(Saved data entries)
※ ※ ※

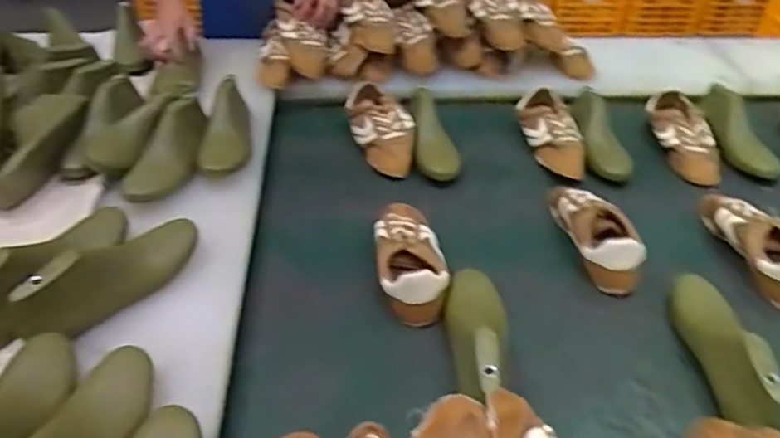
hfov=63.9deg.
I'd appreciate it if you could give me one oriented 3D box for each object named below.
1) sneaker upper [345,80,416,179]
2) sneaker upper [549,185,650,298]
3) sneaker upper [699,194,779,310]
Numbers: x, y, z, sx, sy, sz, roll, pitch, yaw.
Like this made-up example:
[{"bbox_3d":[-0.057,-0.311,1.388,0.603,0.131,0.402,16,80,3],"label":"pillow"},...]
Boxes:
[{"bbox_3d":[-0.019,-0.174,1.142,0.094,0.066,0.215,-17,63,-18],"label":"sneaker upper"},{"bbox_3d":[0.307,0.009,0.963,0.077,0.077,0.234,-9,41,-10],"label":"sneaker upper"},{"bbox_3d":[0.557,0.026,0.958,0.074,0.072,0.239,-6,41,-6],"label":"sneaker upper"}]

※ ※ ※

DESCRIPTION OF THE TASK =
The data above should be returned in full, exactly as written, apart from its images.

OUTPUT BELOW =
hfov=63.9deg.
I'd appreciate it if you could give me one oriented 3D box for each object named below.
1) sneaker upper [345,80,416,179]
2) sneaker upper [549,185,650,298]
3) sneaker upper [699,194,779,310]
Numbers: x, y, z, sx, sy, sz, roll, pitch, yaw.
Like this made-up example:
[{"bbox_3d":[-0.057,-0.311,1.388,0.603,0.131,0.402,16,80,3],"label":"pillow"},...]
Boxes:
[{"bbox_3d":[-0.019,-0.174,1.142,0.094,0.066,0.215,-17,63,-18],"label":"sneaker upper"},{"bbox_3d":[0.307,0.009,0.963,0.077,0.077,0.234,-9,41,-10],"label":"sneaker upper"},{"bbox_3d":[0.557,0.026,0.958,0.074,0.072,0.239,-6,41,-6],"label":"sneaker upper"}]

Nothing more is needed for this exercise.